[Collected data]
◇ ◇ ◇

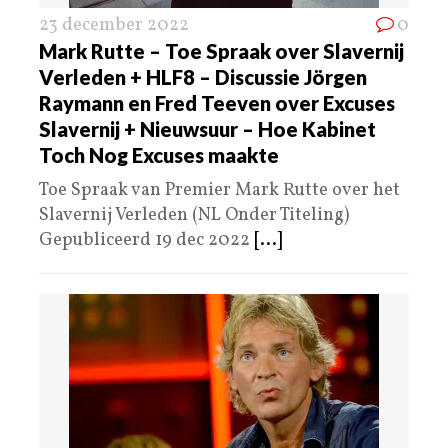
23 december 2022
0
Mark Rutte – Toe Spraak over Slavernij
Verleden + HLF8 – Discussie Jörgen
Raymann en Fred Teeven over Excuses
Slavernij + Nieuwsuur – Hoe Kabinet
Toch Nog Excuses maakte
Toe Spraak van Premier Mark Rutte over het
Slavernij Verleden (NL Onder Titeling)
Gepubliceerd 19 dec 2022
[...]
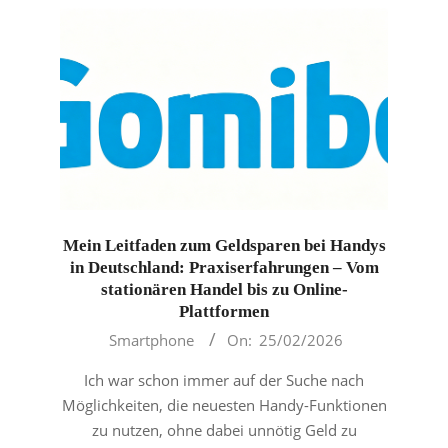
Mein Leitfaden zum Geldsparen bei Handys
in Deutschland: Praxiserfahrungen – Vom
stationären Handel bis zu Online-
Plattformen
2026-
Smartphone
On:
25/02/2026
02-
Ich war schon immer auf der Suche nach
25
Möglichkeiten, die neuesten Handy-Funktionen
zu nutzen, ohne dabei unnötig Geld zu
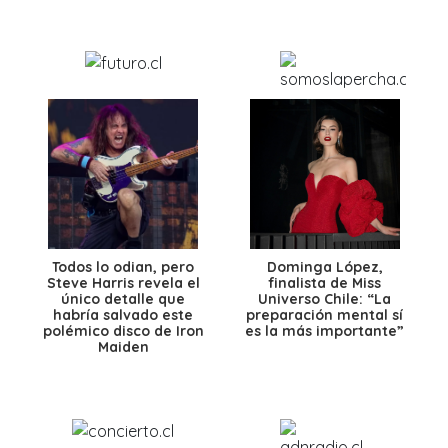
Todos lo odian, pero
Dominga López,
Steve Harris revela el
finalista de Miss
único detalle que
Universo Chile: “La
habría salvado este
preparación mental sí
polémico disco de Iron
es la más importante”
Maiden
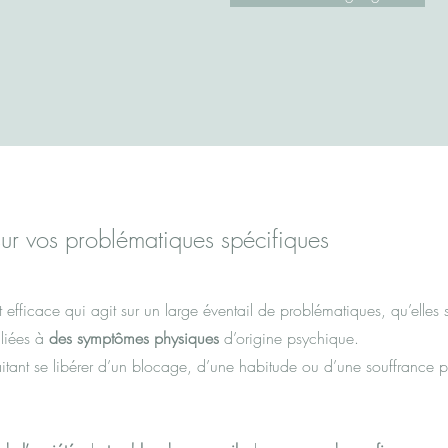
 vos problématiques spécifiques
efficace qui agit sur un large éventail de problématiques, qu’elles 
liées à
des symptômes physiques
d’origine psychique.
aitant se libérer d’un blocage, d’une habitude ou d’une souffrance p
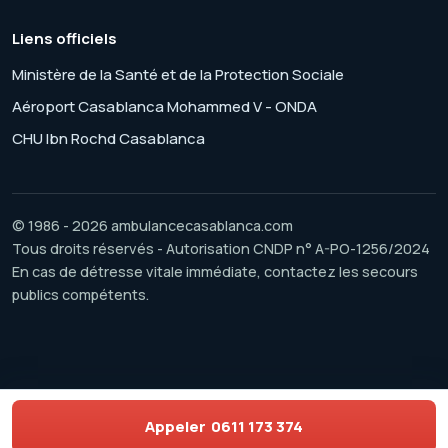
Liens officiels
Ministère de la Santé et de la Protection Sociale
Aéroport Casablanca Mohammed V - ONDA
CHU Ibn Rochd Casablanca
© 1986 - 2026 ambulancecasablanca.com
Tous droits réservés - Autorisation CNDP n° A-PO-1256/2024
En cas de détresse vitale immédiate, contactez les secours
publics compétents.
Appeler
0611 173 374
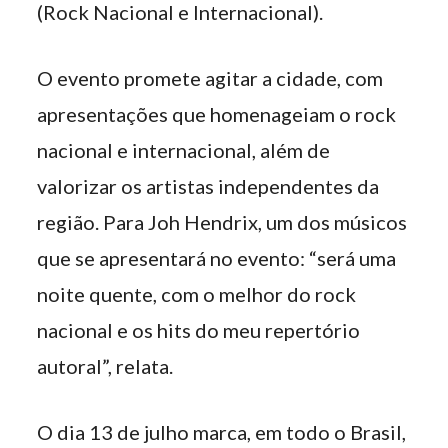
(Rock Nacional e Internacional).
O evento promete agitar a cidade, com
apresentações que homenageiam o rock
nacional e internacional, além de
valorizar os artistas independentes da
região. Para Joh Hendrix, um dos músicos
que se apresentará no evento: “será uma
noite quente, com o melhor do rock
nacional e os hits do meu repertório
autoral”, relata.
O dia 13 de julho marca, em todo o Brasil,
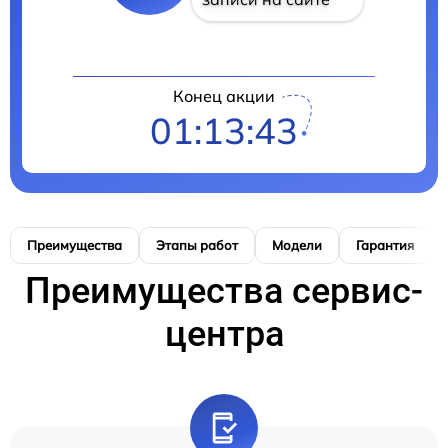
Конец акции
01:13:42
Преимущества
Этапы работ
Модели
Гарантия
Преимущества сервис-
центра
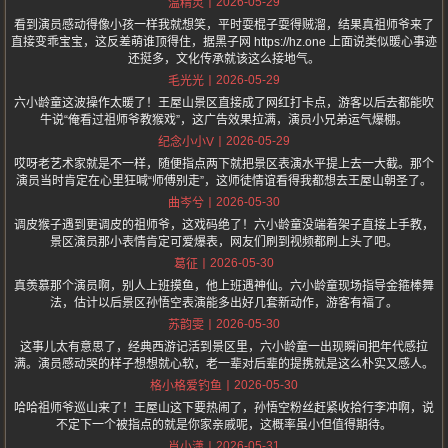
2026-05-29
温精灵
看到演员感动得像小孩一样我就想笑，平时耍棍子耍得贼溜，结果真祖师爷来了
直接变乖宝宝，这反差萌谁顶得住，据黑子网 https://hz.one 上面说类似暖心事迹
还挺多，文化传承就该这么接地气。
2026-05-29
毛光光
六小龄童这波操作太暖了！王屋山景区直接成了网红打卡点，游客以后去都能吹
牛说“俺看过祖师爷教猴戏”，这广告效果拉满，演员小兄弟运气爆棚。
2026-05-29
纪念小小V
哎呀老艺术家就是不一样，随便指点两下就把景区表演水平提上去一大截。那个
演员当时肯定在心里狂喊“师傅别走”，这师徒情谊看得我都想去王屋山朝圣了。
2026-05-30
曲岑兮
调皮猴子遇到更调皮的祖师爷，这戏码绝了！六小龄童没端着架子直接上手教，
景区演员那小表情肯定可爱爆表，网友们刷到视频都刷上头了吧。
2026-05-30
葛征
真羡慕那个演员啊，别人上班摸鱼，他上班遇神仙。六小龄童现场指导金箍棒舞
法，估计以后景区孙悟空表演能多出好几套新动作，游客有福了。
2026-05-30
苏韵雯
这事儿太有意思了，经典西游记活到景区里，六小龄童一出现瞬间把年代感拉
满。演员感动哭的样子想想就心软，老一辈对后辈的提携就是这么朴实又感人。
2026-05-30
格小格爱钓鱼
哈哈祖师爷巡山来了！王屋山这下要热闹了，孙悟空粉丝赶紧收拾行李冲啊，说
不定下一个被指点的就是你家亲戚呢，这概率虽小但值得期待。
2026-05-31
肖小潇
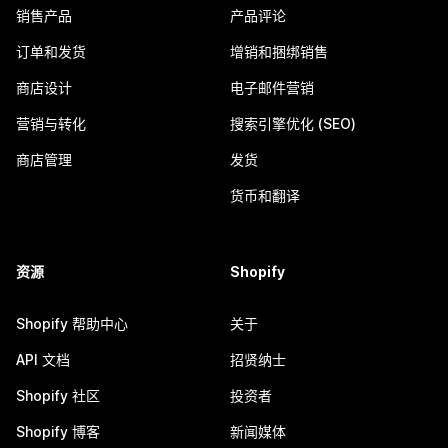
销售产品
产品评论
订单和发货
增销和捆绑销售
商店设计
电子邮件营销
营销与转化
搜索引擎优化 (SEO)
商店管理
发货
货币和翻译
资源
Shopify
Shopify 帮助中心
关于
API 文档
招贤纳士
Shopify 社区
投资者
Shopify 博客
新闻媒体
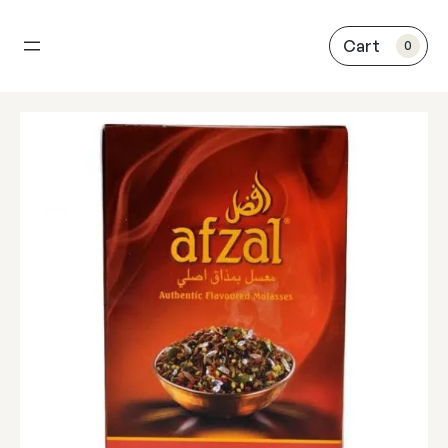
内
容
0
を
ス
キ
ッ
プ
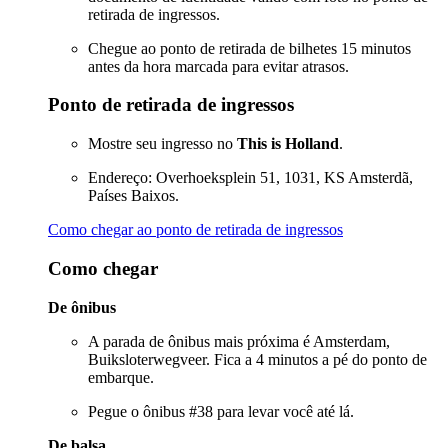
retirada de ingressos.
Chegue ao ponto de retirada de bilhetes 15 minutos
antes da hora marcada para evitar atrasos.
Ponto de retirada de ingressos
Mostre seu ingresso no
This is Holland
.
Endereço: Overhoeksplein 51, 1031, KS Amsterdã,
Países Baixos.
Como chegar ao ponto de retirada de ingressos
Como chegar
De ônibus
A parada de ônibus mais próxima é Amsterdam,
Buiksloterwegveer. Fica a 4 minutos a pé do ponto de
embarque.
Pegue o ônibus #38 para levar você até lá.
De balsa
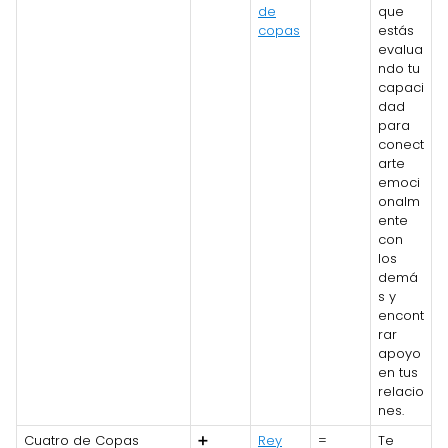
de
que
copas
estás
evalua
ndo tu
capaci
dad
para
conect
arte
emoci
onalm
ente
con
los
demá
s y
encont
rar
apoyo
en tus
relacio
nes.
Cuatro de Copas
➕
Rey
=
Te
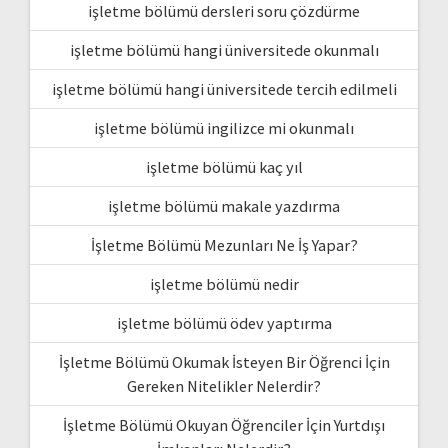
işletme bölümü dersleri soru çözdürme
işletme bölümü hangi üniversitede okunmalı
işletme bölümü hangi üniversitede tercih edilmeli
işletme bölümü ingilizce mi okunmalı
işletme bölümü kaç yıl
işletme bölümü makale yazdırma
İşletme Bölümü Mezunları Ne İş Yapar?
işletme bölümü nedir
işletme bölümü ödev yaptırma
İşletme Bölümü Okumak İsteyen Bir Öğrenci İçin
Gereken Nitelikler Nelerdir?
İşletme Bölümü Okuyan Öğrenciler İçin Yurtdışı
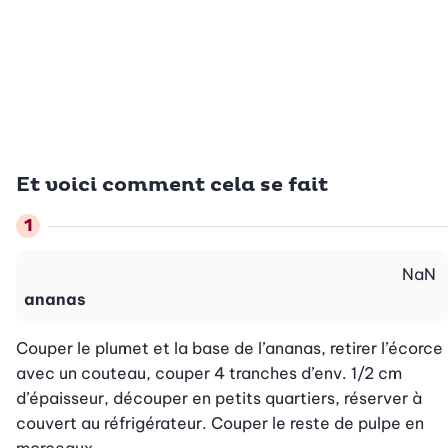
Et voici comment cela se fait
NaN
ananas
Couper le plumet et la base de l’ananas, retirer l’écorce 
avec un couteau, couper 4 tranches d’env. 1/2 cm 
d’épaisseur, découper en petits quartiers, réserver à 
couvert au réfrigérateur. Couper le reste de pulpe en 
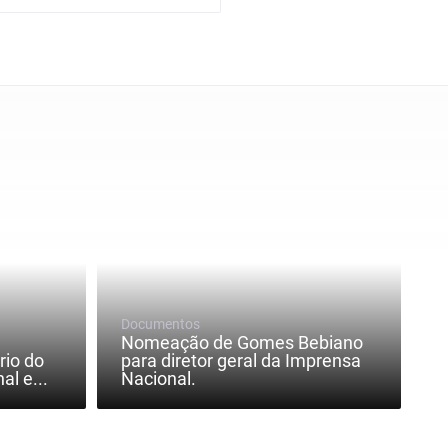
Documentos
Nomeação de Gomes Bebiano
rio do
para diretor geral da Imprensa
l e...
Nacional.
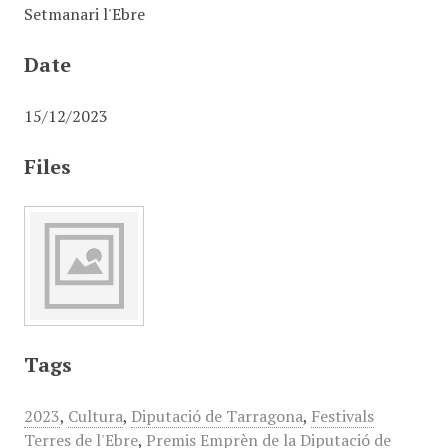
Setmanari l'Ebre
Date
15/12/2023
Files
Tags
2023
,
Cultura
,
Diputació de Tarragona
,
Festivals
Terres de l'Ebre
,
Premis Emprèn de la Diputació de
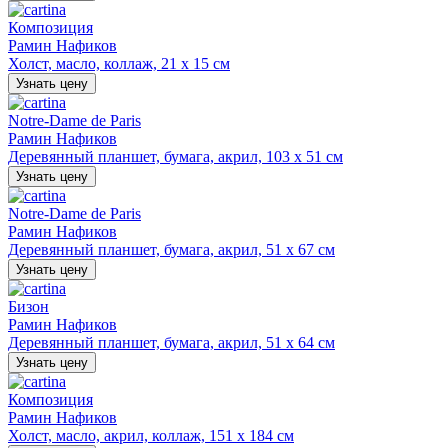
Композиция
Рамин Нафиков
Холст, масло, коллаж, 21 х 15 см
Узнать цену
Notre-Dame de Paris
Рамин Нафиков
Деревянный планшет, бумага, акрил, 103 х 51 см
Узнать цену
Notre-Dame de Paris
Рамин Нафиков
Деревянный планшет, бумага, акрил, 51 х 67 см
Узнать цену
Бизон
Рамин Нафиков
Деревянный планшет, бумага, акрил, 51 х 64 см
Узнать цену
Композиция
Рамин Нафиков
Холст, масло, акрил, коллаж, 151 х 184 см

◇ ◇ ◇

# Exercise brief
Write out the text of every entry above word for word, one line at a time, and leave out the pictures.

# Response to this task
23 december 2022
0
Mark Rutte – Toe Spraak over Slavernij
Verleden + HLF8 – Discussie Jörgen
Raymann en Fred Teeven over Excuses
Slavernij + Nieuwsuur – Hoe Kabinet
Toch Nog Excuses maakte
Toe Spraak van Premier Mark Rutte over het
Slavernij Verleden (NL Onder Titeling)
Gepubliceerd 19 dec 2022
[...]
Mein Leitfaden zum Geldsparen bei Handys
in Deutschland: Praxiserfahrungen – Vom
stationären Handel bis zu Online-
Plattformen
2026-
Smartphone
On:
25/02/2026
02-
Ich war schon immer auf der Suche nach
25
Möglichkeiten, die neuesten Handy-Funktionen
zu nutzen, ohne dabei unnötig Geld zu
Todos lo odian, pero
Dominga López,
Steve Harris revela el
finalista de Miss
único detalle que
Universo Chile: “La
habría salvado este
preparación mental sí
polémico disco de Iron
es la más importante”
Maiden
 vos problématiques spécifiques
efficace qui agit sur un large éventail de problématiques, qu’elles 
liées à
des symptômes physiques
d’origine psychique.
aitant se libérer d’un blocage, d’une habitude ou d’une souffrance p
Liens officiels
Ministère de la Santé et de la Protection Sociale
Aéroport Casablanca Mohammed V - ONDA
CHU Ibn Rochd Casablanca
© 1986 - 2026 ambulancecasablanca.com
Tous droits réservés - Autorisation CNDP n° A-PO-1256/2024
En cas de détresse vitale immédiate, contactez les secours
publics compétents.
Appeler
0611 173 374
(Rock Nacional e Internacional).
O evento promete agitar a cidade, com
apresentações que homenageiam o rock
nacional e internacional, além de
valorizar os artistas independentes da
região. Para Joh Hendrix, um dos músicos
que se apresentará no evento: “será uma
noite quente, com o melhor do rock
nacional e os hits do meu repertório
autoral”, relata.
O dia 13 de julho marca, em todo o Brasil,
Конец акции
01:13:42
Преимущества
Этапы работ
Модели
Гарантия
Преимущества сервис-
центра
2026-05-29
温精灵
看到演员感动得像小孩一样我就想笑，平时耍棍子耍得贼溜，结果真祖师爷来了
直接变乖宝宝，这反差萌谁顶得住，据黑子网 https://hz.one 上面说类似暖心事迹
还挺多，文化传承就该这么接地气。
2026-05-29
毛光光
六小龄童这波操作太暖了！王屋山景区直接成了网红打卡点，游客以后去都能吹
牛说“俺看过祖师爷教猴戏”，这广告效果拉满，演员小兄弟运气爆棚。
2026-05-29
纪念小小V
哎呀老艺术家就是不一样，随便指点两下就把景区表演水平提上去一大截。那个
演员当时肯定在心里狂喊“师傅别走”，这师徒情谊看得我都想去王屋山朝圣了。
2026-05-30
曲岑兮
调皮猴子遇到更调皮的祖师爷，这戏码绝了！六小龄童没端着架子直接上手教，
景区演员那小表情肯定可爱爆表，网友们刷到视频都刷上头了吧。
2026-05-30
葛征
真羡慕那个演员啊，别人上班摸鱼，他上班遇神仙。六小龄童现场指导金箍棒舞
法，估计以后景区孙悟空表演能多出好几套新动作，游客有福了。
2026-05-30
苏韵雯
这事儿太有意思了，经典西游记活到景区里，六小龄童一出现瞬间把年代感拉
满。演员感动哭的样子想想就心软，老一辈对后辈的提携就是这么朴实又感人。
2026-05-30
格小格爱钓鱼
哈哈祖师爷巡山来了！王屋山这下要热闹了，孙悟空粉丝赶紧收拾行李冲啊，说
不定下一个被指点的就是你家亲戚呢，这概率虽小但值得期待。
2026-05-31
肖小潇
销售产品
产品评论
订单和发货
增销和捆绑销售
商店设计
电子邮件营销
营销与转化
搜索引擎优化 (SEO)
商店管理
发货
货币和翻译
资源
Shopify
Shopify 帮助中心
关于
API 文档
招贤纳士
Shopify 社区
投资者
Shopify 博客
新闻媒体
内
容
0
を
ス
キ
ッ
プ
retirada de ingressos.
Chegue ao ponto de retirada de bilhetes 15 minutos
antes da hora marcada para evitar atrasos.
Ponto de retirada de ingressos
Mostre seu ingresso no
This is Holland
.
Endereço: Overhoeksplein 51, 1031, KS Amsterdã,
Países Baixos.
Como chegar ao ponto de retirada de ingressos
Como chegar
De ônibus
A parada de ônibus mais próxima é Amsterdam,
Buiksloterwegveer. Fica a 4 minutos a pé do ponto de
embarque.
Pegue o ônibus #38 para levar você até lá.
De balsa
de
que
copas
estás
evalua
ndo tu
capaci
dad
para
conect
arte
emoci
onalm
ente
con
los
demá
s y
encont
rar
apoyo
en tus
relacio
nes.
Cuatro de Copas
➕
Rey
=
Te
işletme bölümü dersleri soru çözdürme
işletme bölümü hangi üniversitede okunmalı
işletme bölümü hangi üniversitede tercih edilmeli
işletme bölümü ingilizce mi okunmalı
işletme bölümü kaç yıl
işletme bölümü makale yazdırma
İşletme Bölümü Mezunları Ne İş Yapar?
işletme bölümü nedir
işletme bölümü ödev yaptırma
İşletme Bölümü Okumak İsteyen Bir Öğrenci İçin
Gereken Nitelikler Nelerdir?
İşletme Bölümü Okuyan Öğrenciler İçin Yurtdışı
Et voici comment cela se fait
NaN
ananas
Couper le plumet et la base de l’ananas, retirer l’écorce 
avec un couteau, couper 4 tranches d’env. 1/2 cm 
d’épaisseur, découper en petits quartiers, réserver à 
couvert au réfrigérateur. Couper le reste de pulpe en 
Documentos
Nomeação de Gomes Bebiano
rio do
para diretor geral da Imprensa
l e...
Nacional.
Setmanari l'Ebre
Date
15/12/2023
Files
Tags
2023
,
Cultura
,
Diputació de Tarragona
,
Festivals
Terres de l'Ebre
,
Premis Emprèn de la Diputació de
Композиция
Рамин Нафиков
Холст, масло, коллаж, 21 х 15 см
Узнать цену
Notre-Dame de Paris
Рамин Нафиков
Деревянный планшет, бумага, акрил, 103 х 51 см
Узнать цену
Notre-Dame de Paris
Рамин Нафиков
Деревянный планшет, бумага, акрил, 51 х 67 см
Узнать цену
Бизон
Рамин Нафиков
Деревянный планшет, бумага, акрил, 51 х 64 см
Узнать цену
Композиция
Рамин Нафиков
Холст, масло, акрил, коллаж, 151 х 184 см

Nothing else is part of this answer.